# What is weak coupling of photon polarization to a pointer?

This question is referred to those who are familiar with the concept of weak measurement.

In short:

How can the polarization of a photon be coupled to the position of a pointer state? What is the pointer state? The position of some particle? How to realise that in a lab?

In detail:

Let's say we want to weakly measure the polarization of a photon. We write the observable $$A=|H\rangle\langle H| - |V\rangle\langle V|$$ and the initial state shall be $$|\psi\rangle = \alpha |H\rangle + \beta |V\rangle$$. Now we weakly couple it to a pointer by sending it through a birefringent element, i.e. depending on the polarization the photon needs more time to pass the birefringent element.

Formally:

The Hamiltonian whichs represents this coupling is given by $$H=\lambda A \otimes P$$ where $$\lambda$$ is the coupling strenght and $$P$$ the momentum operator of the pointer. Now $$\exp{(-\text i H t)}$$ will act as follows:

$$|\psi\rangle \otimes |g\rangle = (\alpha |H\rangle + \beta |V\rangle) \otimes |g\rangle \;\longrightarrow\; ( \alpha |H\rangle \otimes|g_+\rangle + \beta |V\rangle\otimes|g_-\rangle)$$

where the first degree of freedom is clearly the polarization of the photon and the second is the pointer state (a gaussian say). Both $$g_+$$ and $$g_-$$ refer to small shifts due to the birefringent element.

Then there is this well-known fact that a post-selection which leads to an imaginary weak value $$A_w$$ causes a shift in the momentum-space of the pointer proportional to $$\text{Im} A_w$$.

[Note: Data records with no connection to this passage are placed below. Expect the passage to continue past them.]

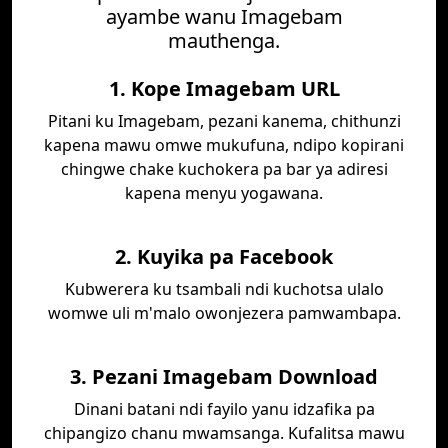
ayambe wanu Imagebam
mauthenga.
1. Kope Imagebam URL
Pitani ku Imagebam, pezani kanema, chithunzi
kapena mawu omwe mukufuna, ndipo kopirani
chingwe chake kuchokera pa bar ya adiresi
kapena menyu yogawana.
2. Kuyika pa Facebook
Kubwerera ku tsambali ndi kuchotsa ulalo
womwe uli m'malo owonjezera pamwambapa.
3. Pezani Imagebam Download
Dinani batani ndi fayilo yanu idzafika pa
chipangizo chanu mwamsanga. Kufalitsa mawu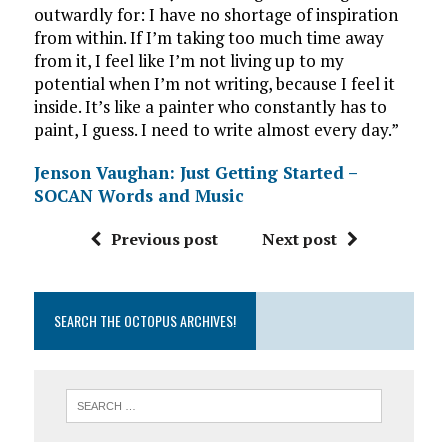
outwardly for: I have no shortage of inspiration
from within. If I’m taking too much time away
from it, I feel like I’m not living up to my
potential when I’m not writing, because I feel it
inside. It’s like a painter who constantly has to
paint, I guess. I need to write almost every day.”
Jenson Vaughan: Just Getting Started –
SOCAN Words and Music
Previous post
Next post
SEARCH THE OCTOPUS ARCHIVES!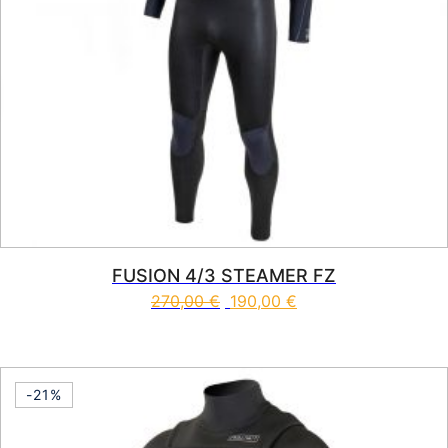
FUSION 4/3 STEAMER FZ
270,00
€
190,00
€
This product has multiple vari
-21%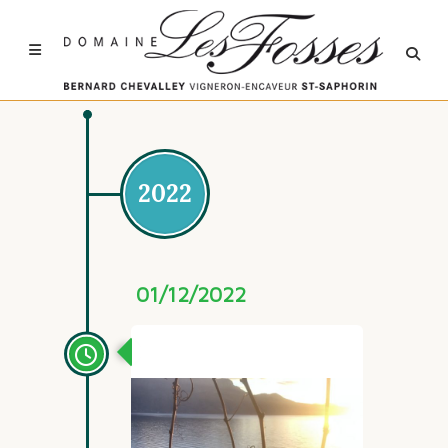
2022
01/12/2022
Automne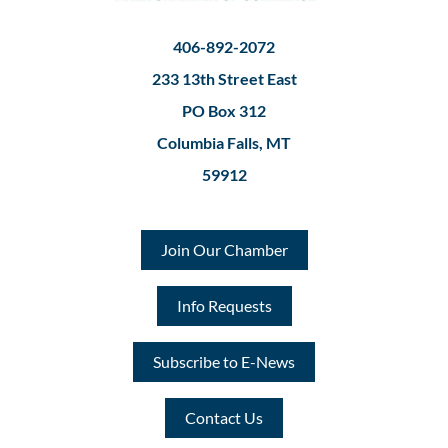
406-892-2072
233 13th Street East
PO Box 312
Columbia Falls, MT
59912
Join Our Chamber
Info Requests
Subscribe to E-News
Contact Us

The weak value is defined as $$A_w = \frac{\langle \phi|A|\psi\rangle }{\langle \phi|\psi\rangle},$$ where $$|\phi\rangle$$ is the post-selected polarization state of the photon.

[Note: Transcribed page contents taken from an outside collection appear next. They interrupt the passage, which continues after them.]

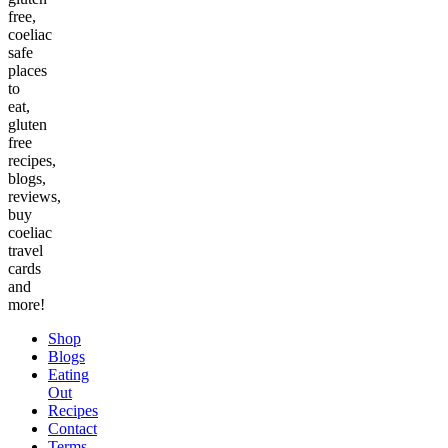
free,
coeliac
safe
places
to
eat,
gluten
free
recipes,
blogs,
reviews,
buy
coeliac
travel
cards
and
more!
Shop
Blogs
Eating
Out
Recipes
Contact
Terms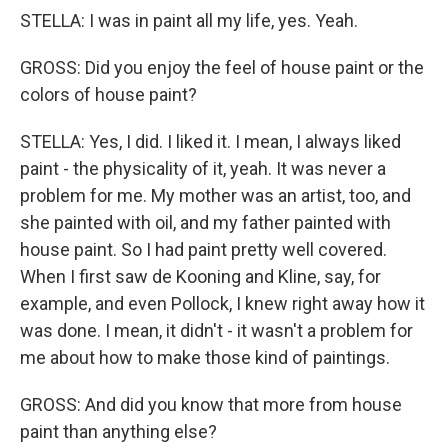
STELLA: I was in paint all my life, yes. Yeah.
GROSS: Did you enjoy the feel of house paint or the
colors of house paint?
STELLA: Yes, I did. I liked it. I mean, I always liked
paint - the physicality of it, yeah. It was never a
problem for me. My mother was an artist, too, and
she painted with oil, and my father painted with
house paint. So I had paint pretty well covered.
When I first saw de Kooning and Kline, say, for
example, and even Pollock, I knew right away how it
was done. I mean, it didn't - it wasn't a problem for
me about how to make those kind of paintings.
GROSS: And did you know that more from house
paint than anything else?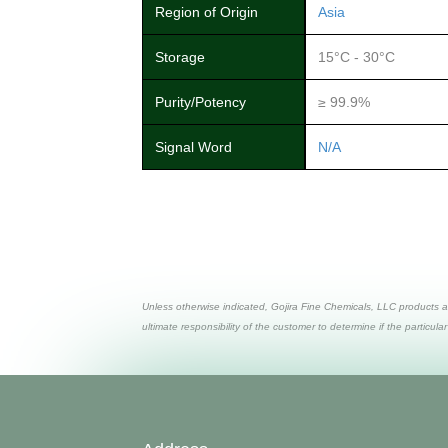
Region of Origin
Asia
Storage
15°C - 30°C
Purity/Potency
≥ 99.9%
Signal Word
N/A
Unless otherwise indicated, Gojira Fine Chemicals, LLC products a
ultimate responsibility of the customer to determine if the particular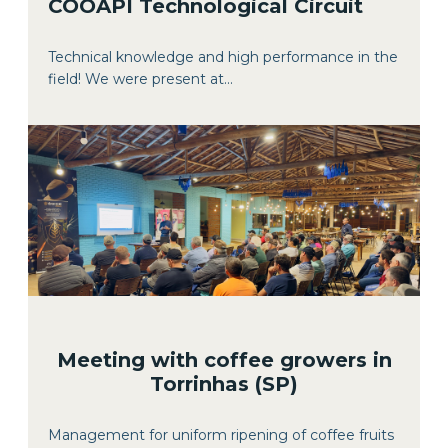
COOAPI Technological Circuit
Technical knowledge and high performance in the
field! We were present at...
Meeting with coffee growers in
Torrinhas (SP)
Management for uniform ripening of coffee fruits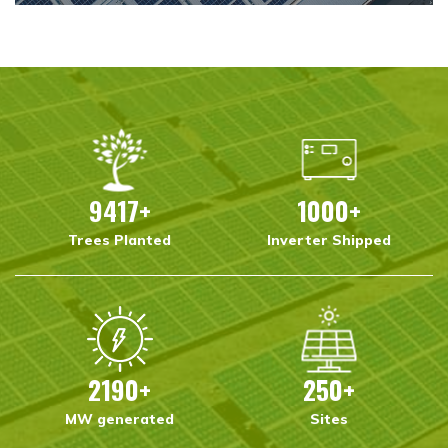
9417
+
1000
+
Trees Planted
Inverter Shipped
2190
+
250
+
MW generated
Sites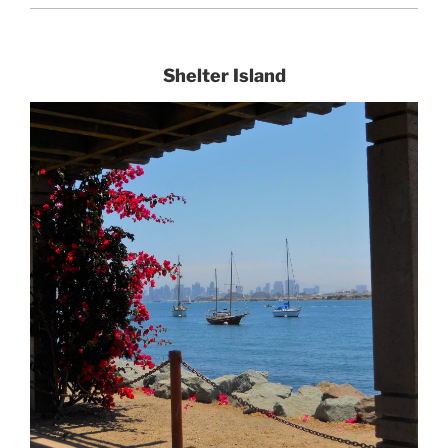
Shelter Island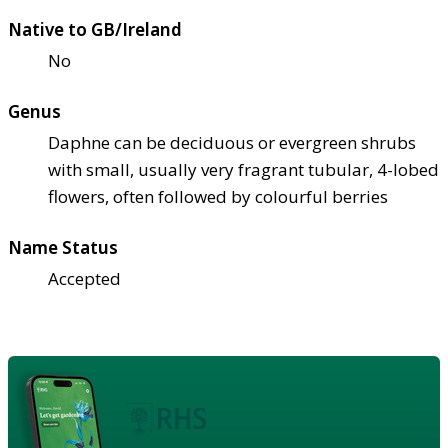
Native to GB/Ireland
No
Genus
Daphne can be deciduous or evergreen shrubs
with small, usually very fragrant tubular, 4-lobed
flowers, often followed by colourful berries
Name Status
Accepted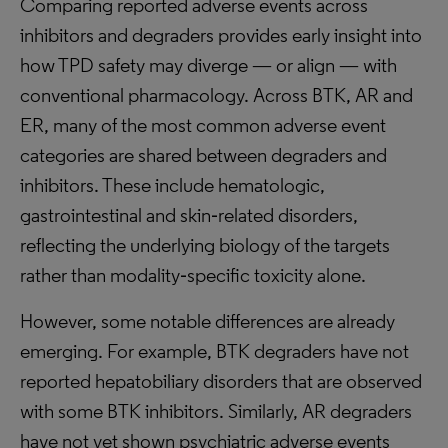
Comparing reported adverse events across
inhibitors and degraders provides early insight into
how TPD safety may diverge — or align — with
conventional pharmacology. Across BTK, AR and
ER, many of the most common adverse event
categories are shared between degraders and
inhibitors. These include hematologic,
gastrointestinal and skin‑related disorders,
reflecting the underlying biology of the targets
rather than modality‑specific toxicity alone.
However, some notable differences are already
emerging. For example, BTK degraders have not
reported hepatobiliary disorders that are observed
with some BTK inhibitors. Similarly, AR degraders
have not yet shown psychiatric adverse events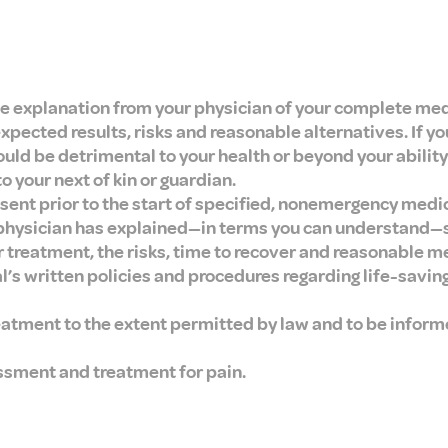
e explanation from your physician of your complete med
cted results, risks and reasonable alternatives. If yo
uld be detrimental to your health or beyond your ability
 your next of kin or guardian.
sent prior to the start of specified, nonemergency medi
 physician has explained—in terms you can understand—s
reatment, the risks, time to recover and reasonable me
al’s written policies and procedures regarding life-savi
eatment to the extent permitted by law and to be inform
ssment and treatment for pain.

Mathematically this is easy to understand, but I have a very conceptual problem with all that: How do I have to understand the pointer state? Is it a position of a particle? If yes, how can its position be coupled (in a physically understandable way) to a photon? And how can a post-selection affect its momentum?

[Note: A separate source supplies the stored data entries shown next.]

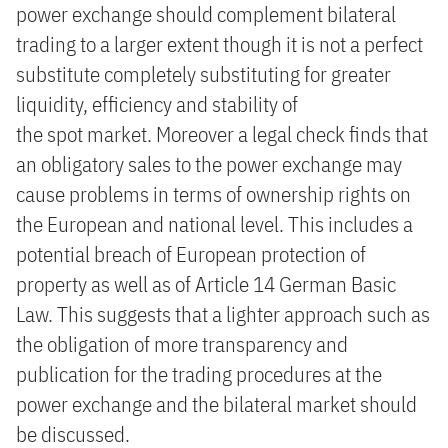
power exchange should complement bilateral
trading to a larger extent though it is not a perfect
substitute completely substituting for greater
liquidity, efficiency and stability of
the spot market. Moreover a legal check finds that
an obligatory sales to the power exchange may
cause problems in terms of ownership rights on
the European and national level. This includes a
potential breach of European protection of
property as well as of Article 14 German Basic
Law. This suggests that a lighter approach such as
the obligation of more transparency and
publication for the trading procedures at the
power exchange and the bilateral market should
be discussed.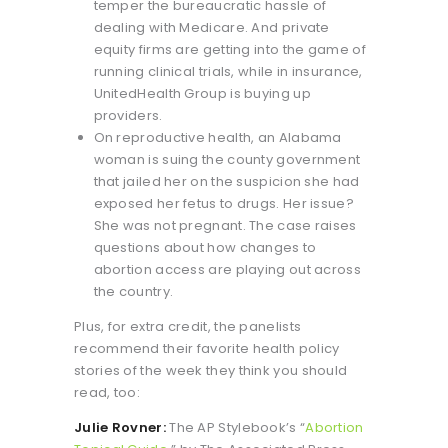
temper the bureaucratic hassle of
dealing with Medicare. And private
equity firms are getting into the game of
running clinical trials, while in insurance,
UnitedHealth Group is buying up
providers.
On reproductive health, an Alabama
woman is suing the county government
that jailed her on the suspicion she had
exposed her fetus to drugs. Her issue?
She was not pregnant. The case raises
questions about how changes to
abortion access are playing out across
the country.
Plus, for extra credit, the panelists
recommend their favorite health policy
stories of the week they think you should
read, too:
Julie Rovner:
The AP Stylebook’s “
Abortion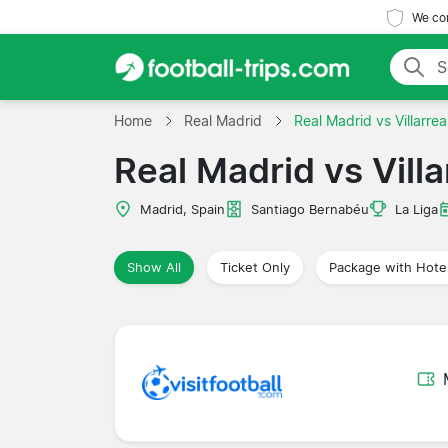
We com
Home
Real Madrid
Real Madrid vs Villarrea
Real Madrid vs Villa
Madrid, Spain
Santiago Bernabéu
La Liga
Show All
Ticket Only
Package with Hote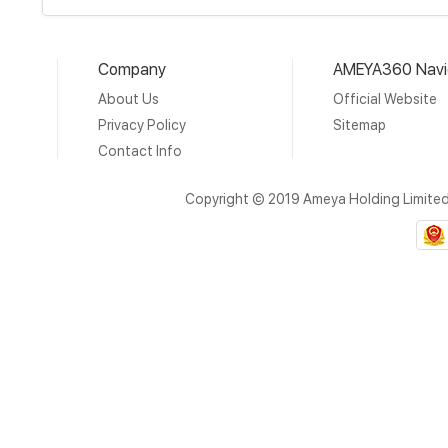
Company
AMEYA360 Navi
About Us
Official Website
Privacy Policy
Sitemap
Contact Info
Copyright © 2019 Ameya Holding Limite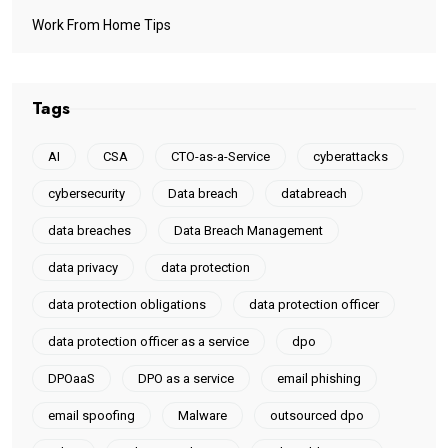
Work From Home Tips
Tags
AI
CSA
CTO-as-a-Service
cyberattacks
cybersecurity
Data breach
databreach
data breaches
Data Breach Management
data privacy
data protection
data protection obligations
data protection officer
data protection officer as a service
dpo
DPOaaS
DPO as a service
email phishing
email spoofing
Malware
outsourced dpo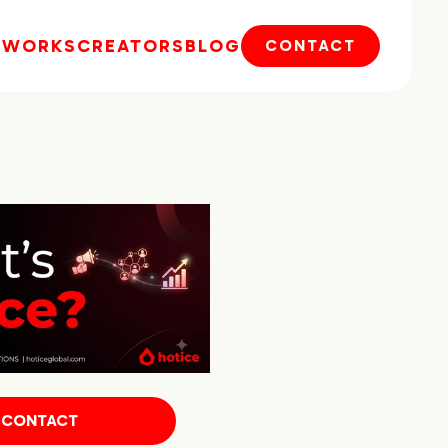
E
WORKS
CREATORS
BLOG
CONTACT
CONTACT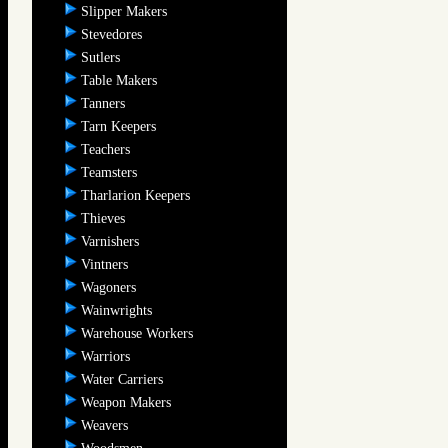
Slipper Makers
Stevedores
Sutlers
Table Makers
Tanners
Tarn Keepers
Teachers
Teamsters
Tharlarion Keepers
Thieves
Varnishers
Vintners
Wagoners
Wainwrights
Warehouse Workers
Warriors
Water Carriers
Weapon Makers
Weavers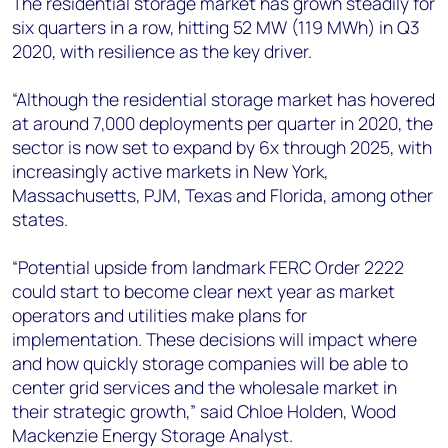
The residential storage market has grown steadily for
six quarters in a row, hitting 52 MW (119 MWh) in Q3
2020, with resilience as the key driver.
“Although the residential storage market has hovered
at around 7,000 deployments per quarter in 2020, the
sector is now set to expand by 6x through 2025, with
increasingly active markets in New York,
Massachusetts, PJM, Texas and Florida, among other
states.
“Potential upside from landmark FERC Order 2222
could start to become clear next year as market
operators and utilities make plans for
implementation. These decisions will impact where
and how quickly storage companies will be able to
center grid services and the wholesale market in
their strategic growth,” said Chloe Holden, Wood
Mackenzie Energy Storage Analyst.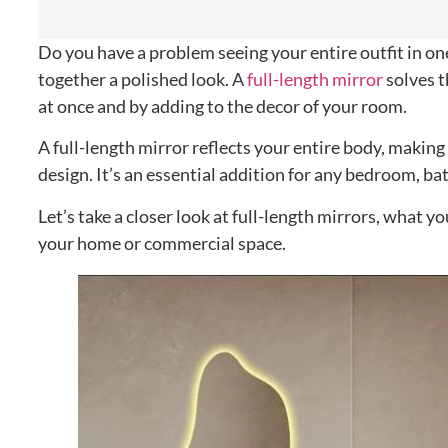
Do you have a problem seeing your entire outfit in one 
together a polished look. A
full-length mirror
solves t
at once and by adding to the decor of your room.
A full-length mirror reflects your entire body, making
design. It’s an essential addition for any bedroom, ba
Let’s take a closer look at full-length mirrors, what
your home or commercial space.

I find that quantum lingo always tries to be so general that it sometimes makes the simple things seem complicated.

In the case of a the experiment that you're referencing, the "pointer state" is the position of the photon when it hits the detector. Even more plainly, since we're dealing with a laser (ensemble of photons), the pointer is the position expectation value of the ensemble, which is the center of the Gaussian laser beam.

When we say that we're coupling the pointer (the position) to the system observable (the polarization state), all we really mean is that we're putting the photon through some physical process that affects one aspect of the photon (its position) depending on some other aspect of the photon (its polarization state).

In this case, the birefringent crystal does exactly that because it has two different indices of refraction for two different polarization states. When you shine that laser beam in with the initial state $$|\psi\rangle = \alpha|H\rangle + \beta|V\rangle$$, then the crystal will measure the photon to be in the $$|H\rangle$$ state with a probability of $$\alpha^2$$ and in the $$|V\rangle$$ state with a probability of $$\beta^2$$. This means that $$\alpha^2$$ of the total photons will be refracted at one angle, and the rest will be refracted at some other angle, meaning that the final position of each photon is coupled to its polarization state as measured by the crystal.

You get the same effect in a Stern-Gerlach device where atoms in different states of excitement are deflected differently by a magnetic field. In that case, the deflection is a momentum boost rather than a spatial translation, but the idea of coupling two aspects of one particle is the same.

The pointer state is indeed the position of a particle. And surprisingly it is the position of the photon itself. The realization in the lab is already expressed in your detailed question, namely, with a birefringent crystal:

Essentially the observable of the system and the pointer state are two different degrees of freedom of the same quantum system. Actually, in most applications, it is the case that the observable and the pointer correspond to two different degrees of freedom of the same system and rarely to two different systems. In your example of the photon polarization measured with the birefringent crystal, the displacement of the two different polarizations in the crystal serves as the displacement of the pointer state, i.e. the position of the beams. So due to the crystal the polarization is coupled with the displacement, i.e. the pointer.